Okay, Sarah, give me the most likely working theory,” Max said.
Max and Sarah headed toward Newark Airport to catch a flight back up to Briggs Penitentiary. It had turned out that the attorney Rachel Anderson called was the notorious Hester Crimstein, who promptly got her bail and released.
“Stop chewing your nails, Max.”
“Let me be, Sarah, okay?”
“It’s gross.”
“It helps me think.”
Sarah sighed.
“So what’s our working theory?”
“Burroughs escapes with the help of Philip and Adam Mackenzie,” Sarah began.
“We are sure the Mackenzies are in it?”
“I think we are.”
“I think we are too,” Max said. “Continue.”
“Burroughs gets out of the warden’s car in the underground parking garage at the outlet center. He calls Rachel Anderson, who is waiting for his call at the Nesbitt Station Diner. Rachel drives over to the outlet center. With me so far, Max?”
“Yep. Keep going.”
“She meets up with Burroughs. Burroughs gets in her car.”
“And then?”
“They head up north. We have that last phone ping.”
“Which is odd.”
“How so?”
“Why turn the phone off then?” Max asked. “Why not earlier?”
“If she turns it off at the outlet center, we would know that’s where she went.”
Max frowned. “Yeah, I guess, maybe.”
“But?”
Max shook it off. “Go on.”
“They keep driving to that general store—”
“The Katahdin General Store,” Max added, “in Millinocket.”
“Right, where he buys the survival gear. Based on the traffic patterns and timeline I put together, I’d say she had time to drive him farther north for another half hour or so. Either way, Rachel drops Burroughs off in some heavily wooded area. We have copters and dogs covering it, but the area is black-hole vast.”
“And then?”
Sarah shrugged. “And then that’s it.”
“So what’s Burroughs’s plan now?”
“I’m not sure, Max. Maybe he plans to hide in the national parks. Wait us out. Maybe he plans to sneak across the border into Canada.”

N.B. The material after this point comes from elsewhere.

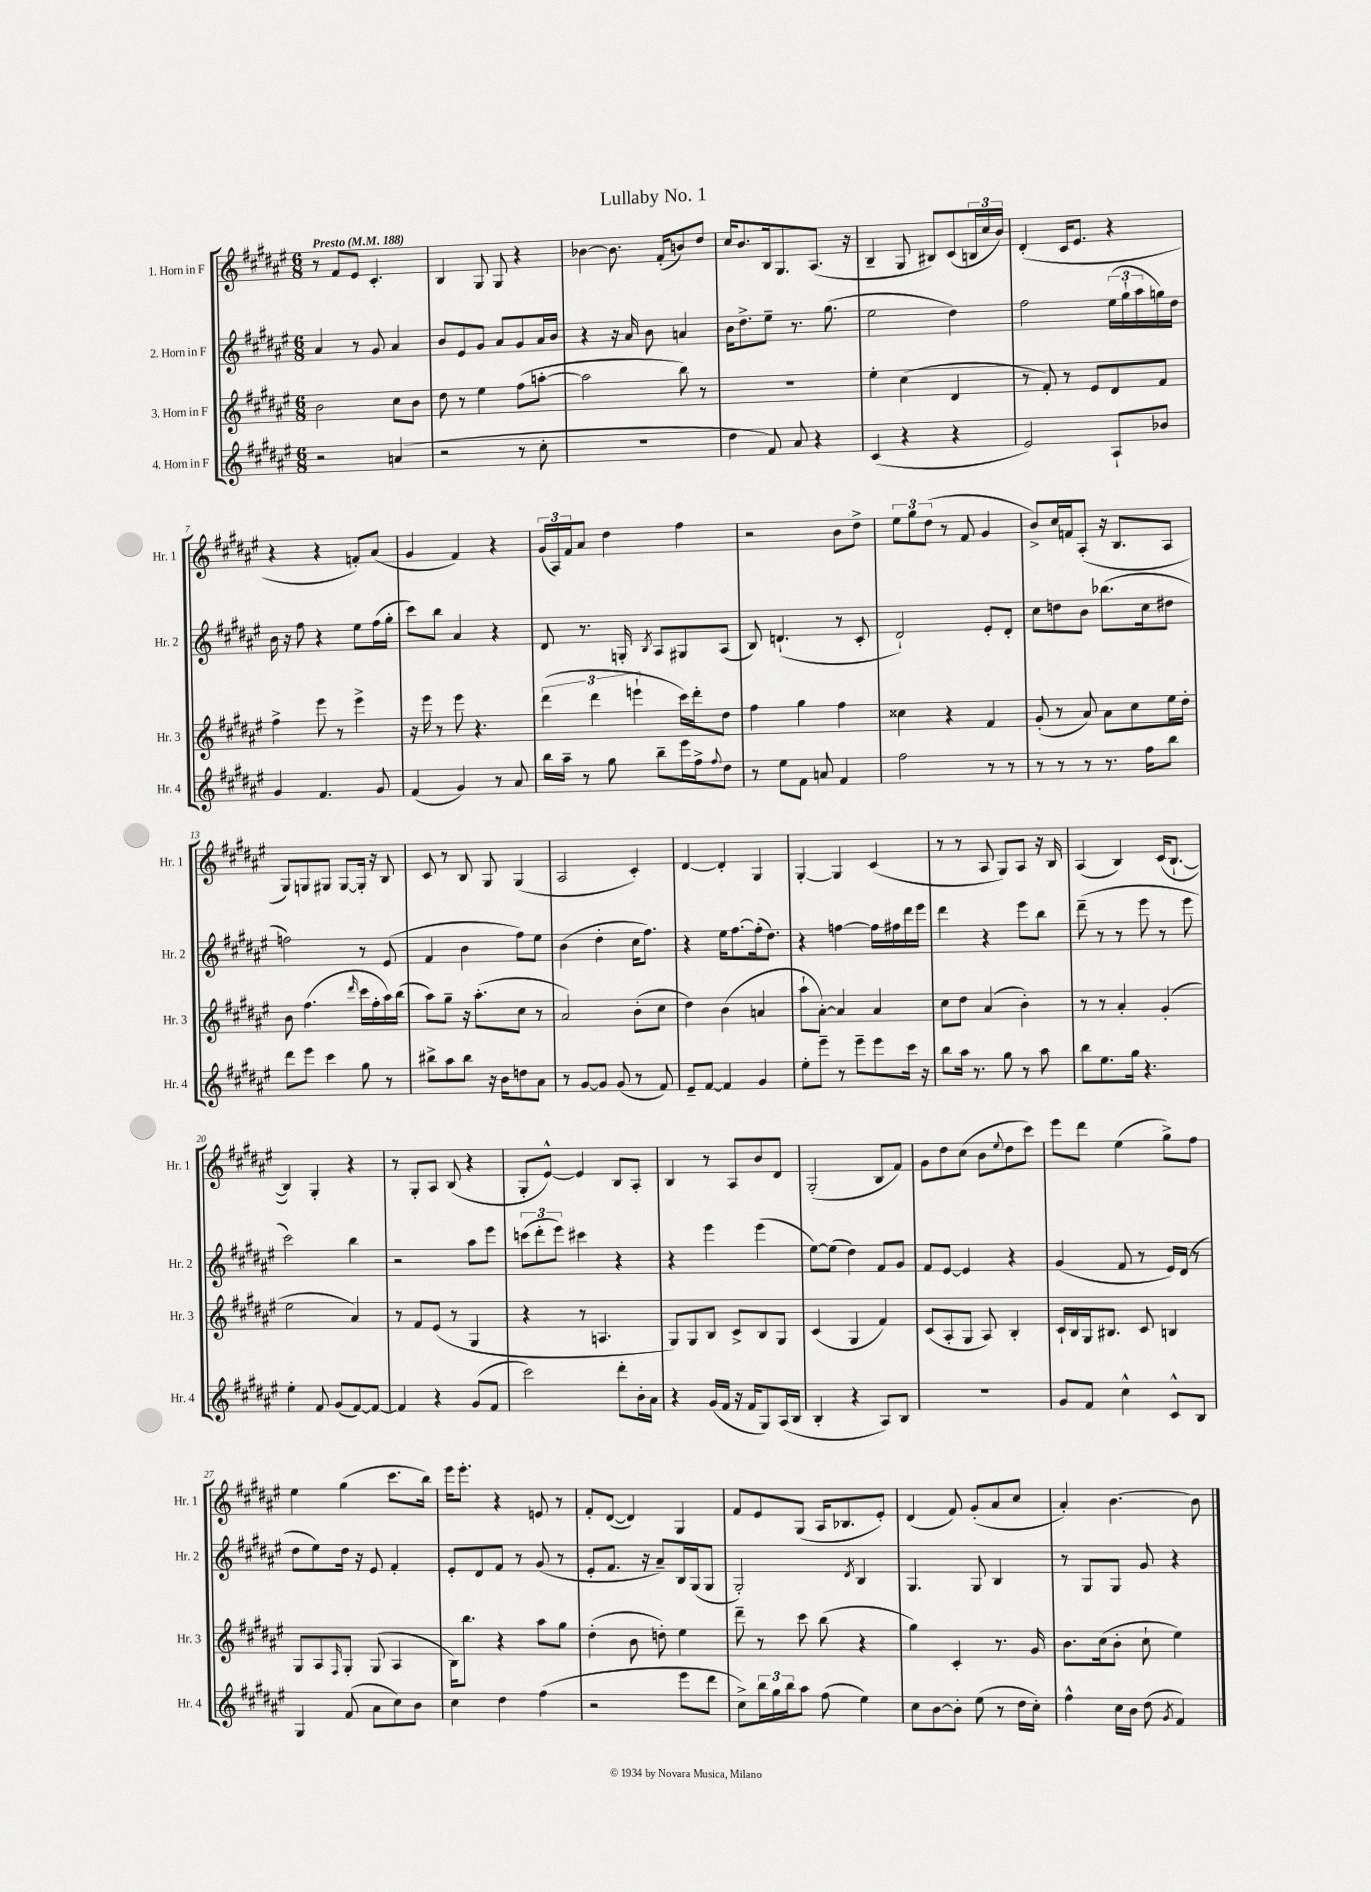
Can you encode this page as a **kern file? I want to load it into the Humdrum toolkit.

Max worked the fingernail hard.
“You don’t buy it,” Sarah said.
“I don’t buy it.”
“Tell me why.”
“Too many holes. Burroughs is a city kid. Does he have any survivalist experience?”
“Maybe. Or maybe he thinks, how hard could it be? Maybe he thinks he has no choice.”
“It’s not adding up, Sarah.”
“What’s not adding up, Max?”
“Let’s start at the top: Was this escape planned out in advance?”
“Had to be.”
“If so, wow, it’s a pretty wacky plan.”
“I don’t know,” Sarah said. “I think it was pretty ingenious.”
“How so?”
“It’s so simple. Burroughs just grabs the gun and walks out with Mackenzie. No tunnels to dig. No trucks to hijack or garbage cans to hide in. None of that. If that guard…what was his name again?”
“Weston. Ted Weston.”
“Right. If Weston doesn’t look out the window at just the right time—if he doesn’t spot the warden and Burroughs getting into the car—they’re home free. No one would have reported Burroughs missing for hours.”
Max thought about it. “So let’s follow that trail, shall we, Sarah?”
“We shall, Max.”
“When it all went wrong—when Weston sounded the alarm—your theory is that they were then forced to improvise.”
“Exactly,” Sarah said.
Max considered that. “That would explain Burroughs’s call to Rachel when she was at the diner. If Rachel was in on it from the get-go, he wouldn’t have had to make that call. She’d have already been in place to pick him up.”
“Interesting,” Sarah said. “Are we now theorizing that Rachel Anderson wasn’t part of the original breakout plan?”
“I don’t know.”
“But it isn’t a coincidence. Her visiting Burroughs on the day he breaks out.”
“Not a coincidence,” Max agreed. He started working on a fresh hangnail. “But, Sarah?”
“What, Max?”
“We are still missing something. Something pretty big.”